Jesús promete volver pronto. En la víspera de la Pasión hay despedida y anuncio de nueva presencia. Parte para volver al Padre, regresará para que el Padre sea todo en todas las cosas. Mientras llega, los dones que Cristo nos ha confiado nos permiten reconocer su presencia viva entre nosotros. El tiempo de Pascua es ocasión preciosa para identificar esos dones, dar gracias a Dios por ellos, custodiarlos y hacerlos crecer. Cuando llegamos con la Iglesia al sexto Domingo de Pascua, Jesús mismo sale a nuestro paso en el evangelio y nos revela los dones de su nueva presencia: amor, palabra, morada y paz. Quien nos trae esos dones es el Paráclito. Acoger los dones es recibir en docilidad a la Persona del Espíritu Santo.

La primera presencia prometida pasa por guardar la Palabra del Señor. Con su muerte redentora, Jesús ha puesto en el corazón humano capacidad de amor infinito. Para devolver amor al Hijo, necesario es conservar sus palabras de vida eterna. En su Palabra está la vida, la luz y el gozo. Custodiar sus palabras significa llevar sus enseñanzas a lo que hacemos y nos pasa, alejar las tinieblas con el resplandor de su luz, vencer la tristeza con la alegría plena que Él quiere para los suyos. Poniendo su Palabra en la vida nos descubrimos amando con un amor que nos supera: el Padre nos ama y nos concede amar con su mismo amor. Misterio inefable de predilección: el Creador morando en la criatura. «Quien de veras ama a Dios, quien guarda sus mandamientos, se encuentra con Dios que viene a su corazón y, además, hace de él su mansión» (San Gregorio Magno).

La Palabra custodiada con amor garantiza la segunda presencia prometida: las Personas divinas habitando en el alma del justo. El encuentro con Dios se realiza en lo más íntimo del interior humano. La aventura de la vida cristiana es siempre camino de interiorización. Ahí está el principio de perfección: «atención a lo interior y estarse amando al Amado» (San Juan de la Cruz); ahí está el secreto de la libertad: «Dios mi cautivo y libre mi corazón» (Santa Teresa de Jesús).

La tercera presencia prometida se llama Paz. La de Cristo no es como la del mundo. Con la suya obtenemos «serenidad de la mente, tranquilidad del alma, sencillez del corazón, vínculo de amor y enlace de caridad» (San Cesáreo de Arlés). Al darnos su Paz, Cristo mismo se nos da para ayudarnos a discernir en este mundo lo que procede de su voluntad: Que la paz de Cristo actúe de árbitro en vuestro corazón (Col 3, 15). Reconocemos la llamada y la acción del Señor por la paz que deja en el corazón. La paz interior despeja temores, elimina cobardías y convierte a su portador en sembrador de concordia.

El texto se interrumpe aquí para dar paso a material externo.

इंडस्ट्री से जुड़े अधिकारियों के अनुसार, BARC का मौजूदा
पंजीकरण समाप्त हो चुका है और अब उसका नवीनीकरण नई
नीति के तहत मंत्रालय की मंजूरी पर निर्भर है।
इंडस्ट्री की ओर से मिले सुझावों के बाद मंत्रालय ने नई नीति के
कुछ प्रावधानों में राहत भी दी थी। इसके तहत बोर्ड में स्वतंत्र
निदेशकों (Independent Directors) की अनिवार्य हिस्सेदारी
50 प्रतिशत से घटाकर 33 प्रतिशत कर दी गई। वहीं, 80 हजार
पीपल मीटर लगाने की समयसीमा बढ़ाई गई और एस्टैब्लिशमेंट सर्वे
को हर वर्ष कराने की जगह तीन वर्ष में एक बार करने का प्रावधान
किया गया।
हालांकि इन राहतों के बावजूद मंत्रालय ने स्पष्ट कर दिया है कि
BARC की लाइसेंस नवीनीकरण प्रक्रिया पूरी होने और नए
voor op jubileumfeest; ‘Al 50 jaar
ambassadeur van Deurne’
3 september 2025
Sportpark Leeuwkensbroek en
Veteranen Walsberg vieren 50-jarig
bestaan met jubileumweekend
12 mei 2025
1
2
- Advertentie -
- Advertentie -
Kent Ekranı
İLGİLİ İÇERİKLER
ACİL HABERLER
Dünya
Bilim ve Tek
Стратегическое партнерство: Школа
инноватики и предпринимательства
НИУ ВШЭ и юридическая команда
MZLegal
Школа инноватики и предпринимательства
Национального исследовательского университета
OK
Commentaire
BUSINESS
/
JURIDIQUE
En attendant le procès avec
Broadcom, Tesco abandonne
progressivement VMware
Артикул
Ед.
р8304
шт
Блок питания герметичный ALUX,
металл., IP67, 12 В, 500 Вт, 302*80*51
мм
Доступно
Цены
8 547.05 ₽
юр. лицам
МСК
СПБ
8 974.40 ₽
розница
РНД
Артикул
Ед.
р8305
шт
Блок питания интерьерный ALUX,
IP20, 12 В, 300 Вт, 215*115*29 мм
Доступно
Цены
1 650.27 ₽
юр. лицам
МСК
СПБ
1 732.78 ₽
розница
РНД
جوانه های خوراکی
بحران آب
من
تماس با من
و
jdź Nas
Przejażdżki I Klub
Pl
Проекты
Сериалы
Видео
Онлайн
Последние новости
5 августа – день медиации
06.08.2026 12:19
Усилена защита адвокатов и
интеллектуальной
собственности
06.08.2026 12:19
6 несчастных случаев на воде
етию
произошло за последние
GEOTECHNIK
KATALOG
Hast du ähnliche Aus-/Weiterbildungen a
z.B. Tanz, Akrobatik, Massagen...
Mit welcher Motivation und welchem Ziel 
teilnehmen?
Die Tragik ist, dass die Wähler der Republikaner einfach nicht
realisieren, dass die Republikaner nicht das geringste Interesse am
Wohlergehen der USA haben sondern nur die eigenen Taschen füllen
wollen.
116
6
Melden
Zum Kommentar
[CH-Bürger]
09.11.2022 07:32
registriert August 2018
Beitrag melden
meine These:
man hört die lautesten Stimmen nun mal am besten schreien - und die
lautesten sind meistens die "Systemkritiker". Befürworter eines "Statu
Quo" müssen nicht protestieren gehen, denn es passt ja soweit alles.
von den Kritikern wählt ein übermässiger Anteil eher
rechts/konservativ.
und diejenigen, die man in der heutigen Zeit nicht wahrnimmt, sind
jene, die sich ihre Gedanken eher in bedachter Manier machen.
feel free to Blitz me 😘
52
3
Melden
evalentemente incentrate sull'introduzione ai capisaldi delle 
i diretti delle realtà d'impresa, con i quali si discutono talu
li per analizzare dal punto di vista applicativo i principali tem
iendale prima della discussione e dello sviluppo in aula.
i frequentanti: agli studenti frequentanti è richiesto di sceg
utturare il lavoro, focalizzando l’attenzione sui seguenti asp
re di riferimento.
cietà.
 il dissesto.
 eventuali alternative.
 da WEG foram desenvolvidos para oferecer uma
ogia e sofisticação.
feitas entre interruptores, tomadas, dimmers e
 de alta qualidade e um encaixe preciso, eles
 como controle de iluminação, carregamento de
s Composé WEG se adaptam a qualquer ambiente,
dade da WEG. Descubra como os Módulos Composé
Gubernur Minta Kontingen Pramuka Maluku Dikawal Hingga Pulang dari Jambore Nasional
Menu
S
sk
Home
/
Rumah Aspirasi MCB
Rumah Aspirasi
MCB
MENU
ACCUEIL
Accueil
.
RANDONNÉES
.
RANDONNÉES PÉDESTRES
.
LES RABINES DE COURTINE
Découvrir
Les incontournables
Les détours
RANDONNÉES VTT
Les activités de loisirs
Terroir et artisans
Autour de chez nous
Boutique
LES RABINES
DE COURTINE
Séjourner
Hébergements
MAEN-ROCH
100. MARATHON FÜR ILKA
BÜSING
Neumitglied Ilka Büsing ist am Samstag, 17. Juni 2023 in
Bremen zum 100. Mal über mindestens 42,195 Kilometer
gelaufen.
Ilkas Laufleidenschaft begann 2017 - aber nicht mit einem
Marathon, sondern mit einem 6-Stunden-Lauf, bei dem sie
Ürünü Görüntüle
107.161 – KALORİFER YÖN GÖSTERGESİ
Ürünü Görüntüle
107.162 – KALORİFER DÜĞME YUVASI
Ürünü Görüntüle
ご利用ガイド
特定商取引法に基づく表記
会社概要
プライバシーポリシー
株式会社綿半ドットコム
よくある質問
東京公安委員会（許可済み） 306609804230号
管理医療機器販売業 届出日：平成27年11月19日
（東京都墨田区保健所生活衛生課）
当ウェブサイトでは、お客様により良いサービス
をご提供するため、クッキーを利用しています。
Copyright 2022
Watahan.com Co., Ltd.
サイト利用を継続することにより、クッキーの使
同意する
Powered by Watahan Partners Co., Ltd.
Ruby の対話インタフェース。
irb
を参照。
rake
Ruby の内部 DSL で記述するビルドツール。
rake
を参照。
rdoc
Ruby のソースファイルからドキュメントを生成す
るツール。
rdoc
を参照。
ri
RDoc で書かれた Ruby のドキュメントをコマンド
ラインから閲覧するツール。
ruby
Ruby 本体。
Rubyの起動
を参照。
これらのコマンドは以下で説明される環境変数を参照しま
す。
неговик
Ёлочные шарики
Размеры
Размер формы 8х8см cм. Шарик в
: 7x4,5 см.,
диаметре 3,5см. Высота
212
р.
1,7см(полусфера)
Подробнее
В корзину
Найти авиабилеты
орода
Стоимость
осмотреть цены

En realidad, los dones de la presencia prometida nos llegan con el «Don sobre todo don», el Espíritu Santo. Él nos trae el Amor de la Trinidad: nos recuerda la Palabra del Hijo, prepara la morada del Padre y nos enseña todo. El Espíritu es Paráclito, es decir, Defensor y Consuelo: el Padre lo envía en nombre del Hijo, para enseñar y recordar. La Palabra del Hijo crecerá en los creyentes por la acción del Espíritu. La enseñanza del Paráclito es memoria del Hijo. Cuando la Iglesia se encamina a la celebración de Pentecostés, la liturgia nos ayuda a confesar, por la acción del Espíritu, la presencia prometida de Nuestro Señor.